ZR1では、4K長時間モードに「1.3倍録」を追加。これは、25GBのBD-Rに、“4K番組を2時間ピッタリダビングする”ことを狙ったモード。担当は「DRでは実測1時間54分しかダビングできず、1.5倍録にすると2時間15分になって、ディスクに空きができる。番組カットなどの編集をする必要もないし、ディスクの空きも最小限にできる1.3倍録は使い勝手のいいモード」と説明する。

そのほかの主な録画機能は、'21年秋に発売された4Kディーガシリーズ(DMR-4T402など)に準じる。

新機能「ドラマ・アニメお録りおき」は、ジャンル(ドラマ/アニメ)と時間帯(朝/午後/ゴールデンタイム/深夜)を指定することで、好きなジャンル、時間帯の番組を自動録画してくれるもの。
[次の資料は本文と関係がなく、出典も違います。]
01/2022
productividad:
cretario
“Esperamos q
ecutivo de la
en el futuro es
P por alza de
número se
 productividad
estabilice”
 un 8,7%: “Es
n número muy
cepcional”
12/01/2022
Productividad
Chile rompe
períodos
同機能で録画をした番組は、レコーダー内の専用領域に最大約90日間録りおかれるため、ドラマ1クール分をイッキ見することもできる。

また、録りおき番組の再生履歴からユーザーの嗜好をAIが分析し、好みに合わせた番組を表示してくれるため、録りおかれた番組の中からでも好みの番組が見つけやすいという。

ドラマ・アニメお録りおき

スマホ・タブレット連携機能も引き続き搭載。無料アプリ「どこでもディーガ」では、録画番組のスマホ視聴や、帰宅中のリアルタイム視聴が可能。番組だけでなく、ディーガに保存した写真や音楽をスマホに入れて持ち出すこともできる。

ネット動画機能にも対応。視聴できる動画サービスは、Netflix、Amazon Prime Video、hulu、U-NEXT、ABEMA、dTV、DAZN、Paravi、DMM.com、TSUTAYA TV、デジタル・コンサートホールなど。ラジオ番組を配信する「radiko」も楽しめる。Amazon Prime Videoに関しては、24p出力にも対応する(従来は60p出力)。なお、YouTubeは'21年モデルの4Kディーガ同様に非対応。

リモコン
バックライトを付けた状態

暗い部屋でも操作できるバックライト付きリモコンを採用。音声や字幕の選択、画質設定など、細かい設定が操作しやすいようボタン配置を最適化した。さらにUHD BD/BD再生中、番組編集中には、再生・編集作業に直接関係しない一部ボタン(番組表やホームなど)を無効にすることで、鑑賞や編集を中断させないように配慮している。

再生・視聴中にリモコンの「iボタン(画面表示)」を押すと、コンテンツやHDMI出力に関する情報が確認可能。トグル動作で、簡易表示から、映像や音声の各種フォーマットや映像・音声ビットレート、HDR10メタデータなどの詳細情報までGUI上に表示してくれる。UHD BD/BDに加え、4K/2K放送にも対応した。

再生中のGUI画面
簡易表示
詳細表示
詳細表示/メタデータ

入出力端子は、HDMI出力×2(映像・音声/音声)、同軸デジタル音声出力×1、光デジタル音声出力×1ほか、USB2.0(前面)、USB3.0(背面)、LAN端子を1系統用意する。

消費電力は約30W。待機時消費電力は、標準モードで約11W、省エネモードで約9W。